## Exercise goal
Within the records, which lines hold the string "Avenue"? Report each one by copying it.

[[ Information given, beginning ]]

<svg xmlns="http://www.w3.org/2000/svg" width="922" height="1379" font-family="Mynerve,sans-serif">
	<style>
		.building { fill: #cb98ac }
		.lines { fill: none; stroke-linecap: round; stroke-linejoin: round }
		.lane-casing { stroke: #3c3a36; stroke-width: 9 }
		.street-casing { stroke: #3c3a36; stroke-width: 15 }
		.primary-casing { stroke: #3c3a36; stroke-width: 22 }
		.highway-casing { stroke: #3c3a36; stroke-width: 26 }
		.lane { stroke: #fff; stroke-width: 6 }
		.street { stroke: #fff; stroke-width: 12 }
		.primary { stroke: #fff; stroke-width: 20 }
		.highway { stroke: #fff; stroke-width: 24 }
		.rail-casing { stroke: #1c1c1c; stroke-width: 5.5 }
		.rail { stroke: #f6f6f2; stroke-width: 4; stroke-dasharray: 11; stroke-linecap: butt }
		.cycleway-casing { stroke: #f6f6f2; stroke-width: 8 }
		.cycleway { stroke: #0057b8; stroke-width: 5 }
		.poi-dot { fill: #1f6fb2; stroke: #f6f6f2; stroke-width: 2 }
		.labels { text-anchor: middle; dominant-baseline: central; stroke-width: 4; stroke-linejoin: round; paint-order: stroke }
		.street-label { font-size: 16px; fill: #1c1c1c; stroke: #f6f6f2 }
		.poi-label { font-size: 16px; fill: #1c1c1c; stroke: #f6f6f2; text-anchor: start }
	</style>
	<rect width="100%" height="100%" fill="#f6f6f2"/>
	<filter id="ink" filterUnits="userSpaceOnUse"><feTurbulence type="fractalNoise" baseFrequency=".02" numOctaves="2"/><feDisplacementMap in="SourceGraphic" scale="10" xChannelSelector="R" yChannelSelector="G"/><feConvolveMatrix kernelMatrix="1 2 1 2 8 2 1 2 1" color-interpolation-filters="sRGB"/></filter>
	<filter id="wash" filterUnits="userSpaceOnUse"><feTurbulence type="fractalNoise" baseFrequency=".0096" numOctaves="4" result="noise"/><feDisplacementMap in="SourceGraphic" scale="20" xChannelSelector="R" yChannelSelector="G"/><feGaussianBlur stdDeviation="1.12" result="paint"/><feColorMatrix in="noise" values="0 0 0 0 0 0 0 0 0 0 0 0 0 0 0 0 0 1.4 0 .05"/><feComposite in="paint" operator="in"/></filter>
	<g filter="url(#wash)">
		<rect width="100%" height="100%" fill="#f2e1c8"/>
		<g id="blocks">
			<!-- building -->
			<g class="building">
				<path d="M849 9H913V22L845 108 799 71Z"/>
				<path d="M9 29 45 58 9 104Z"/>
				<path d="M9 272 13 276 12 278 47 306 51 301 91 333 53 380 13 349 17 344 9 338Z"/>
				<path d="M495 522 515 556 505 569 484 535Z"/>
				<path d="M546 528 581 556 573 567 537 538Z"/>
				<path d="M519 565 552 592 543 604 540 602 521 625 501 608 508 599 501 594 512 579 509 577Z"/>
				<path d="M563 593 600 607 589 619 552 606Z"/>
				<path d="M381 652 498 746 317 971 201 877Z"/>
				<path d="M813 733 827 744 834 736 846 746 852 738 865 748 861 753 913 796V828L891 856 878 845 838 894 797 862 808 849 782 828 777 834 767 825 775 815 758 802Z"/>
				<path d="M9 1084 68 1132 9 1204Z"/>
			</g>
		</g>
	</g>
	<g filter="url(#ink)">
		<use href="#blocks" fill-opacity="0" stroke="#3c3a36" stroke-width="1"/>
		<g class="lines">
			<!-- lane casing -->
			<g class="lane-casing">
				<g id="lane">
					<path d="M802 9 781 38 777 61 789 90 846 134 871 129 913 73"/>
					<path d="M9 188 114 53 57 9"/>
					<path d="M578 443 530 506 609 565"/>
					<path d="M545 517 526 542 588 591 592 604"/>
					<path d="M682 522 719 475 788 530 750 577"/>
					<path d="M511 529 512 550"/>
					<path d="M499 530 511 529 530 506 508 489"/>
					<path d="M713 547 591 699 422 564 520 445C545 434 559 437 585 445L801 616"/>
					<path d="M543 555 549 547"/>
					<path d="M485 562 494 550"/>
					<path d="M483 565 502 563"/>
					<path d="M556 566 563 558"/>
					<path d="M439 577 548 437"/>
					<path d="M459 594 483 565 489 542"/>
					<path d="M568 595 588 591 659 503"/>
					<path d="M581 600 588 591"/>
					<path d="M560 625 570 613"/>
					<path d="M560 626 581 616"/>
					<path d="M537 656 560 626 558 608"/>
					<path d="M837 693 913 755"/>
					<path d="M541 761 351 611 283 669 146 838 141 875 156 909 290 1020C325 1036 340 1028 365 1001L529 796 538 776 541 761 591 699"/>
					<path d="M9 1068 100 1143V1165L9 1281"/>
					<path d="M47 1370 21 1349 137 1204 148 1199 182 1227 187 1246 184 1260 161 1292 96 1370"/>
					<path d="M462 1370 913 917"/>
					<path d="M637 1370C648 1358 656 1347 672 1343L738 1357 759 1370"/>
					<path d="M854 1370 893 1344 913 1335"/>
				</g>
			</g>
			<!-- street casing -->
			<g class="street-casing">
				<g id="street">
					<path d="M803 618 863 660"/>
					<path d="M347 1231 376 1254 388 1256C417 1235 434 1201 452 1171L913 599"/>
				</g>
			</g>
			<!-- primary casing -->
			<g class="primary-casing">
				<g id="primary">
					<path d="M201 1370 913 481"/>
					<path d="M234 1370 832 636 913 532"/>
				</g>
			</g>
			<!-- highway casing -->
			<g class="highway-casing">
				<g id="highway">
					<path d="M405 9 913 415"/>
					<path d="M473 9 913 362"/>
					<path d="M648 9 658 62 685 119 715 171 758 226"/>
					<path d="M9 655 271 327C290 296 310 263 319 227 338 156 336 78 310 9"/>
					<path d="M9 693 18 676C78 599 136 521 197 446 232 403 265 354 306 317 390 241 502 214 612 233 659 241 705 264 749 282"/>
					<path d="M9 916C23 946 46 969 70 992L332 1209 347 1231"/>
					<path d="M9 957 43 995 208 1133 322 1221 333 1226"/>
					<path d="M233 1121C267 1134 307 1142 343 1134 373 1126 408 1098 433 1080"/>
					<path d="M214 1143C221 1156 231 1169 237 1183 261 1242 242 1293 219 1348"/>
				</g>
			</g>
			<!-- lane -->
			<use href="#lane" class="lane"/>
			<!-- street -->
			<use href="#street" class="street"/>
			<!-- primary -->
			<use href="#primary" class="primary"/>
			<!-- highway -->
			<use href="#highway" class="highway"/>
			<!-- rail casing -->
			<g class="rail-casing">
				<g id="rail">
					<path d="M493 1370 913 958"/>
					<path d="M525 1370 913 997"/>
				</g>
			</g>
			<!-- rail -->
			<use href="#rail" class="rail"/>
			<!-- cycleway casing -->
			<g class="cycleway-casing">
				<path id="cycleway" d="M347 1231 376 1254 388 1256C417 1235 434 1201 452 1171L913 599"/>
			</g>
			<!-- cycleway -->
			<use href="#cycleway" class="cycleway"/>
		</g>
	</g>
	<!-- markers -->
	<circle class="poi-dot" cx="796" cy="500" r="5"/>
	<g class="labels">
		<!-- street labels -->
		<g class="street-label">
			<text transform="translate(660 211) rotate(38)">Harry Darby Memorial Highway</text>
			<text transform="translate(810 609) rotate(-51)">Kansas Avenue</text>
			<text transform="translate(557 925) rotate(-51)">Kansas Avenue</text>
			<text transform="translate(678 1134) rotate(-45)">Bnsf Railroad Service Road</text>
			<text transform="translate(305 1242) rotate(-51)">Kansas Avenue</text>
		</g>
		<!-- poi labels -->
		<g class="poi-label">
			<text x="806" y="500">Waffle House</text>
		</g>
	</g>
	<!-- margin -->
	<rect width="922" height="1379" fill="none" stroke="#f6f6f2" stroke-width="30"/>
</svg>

[[ Information given, end ]]

## Solved exercise
			<text transform="translate(810 609) rotate(-51)">Kansas Avenue</text>
			<text transform="translate(557 925) rotate(-51)">Kansas Avenue</text>
			<text transform="translate(305 1242) rotate(-51)">Kansas Avenue</text>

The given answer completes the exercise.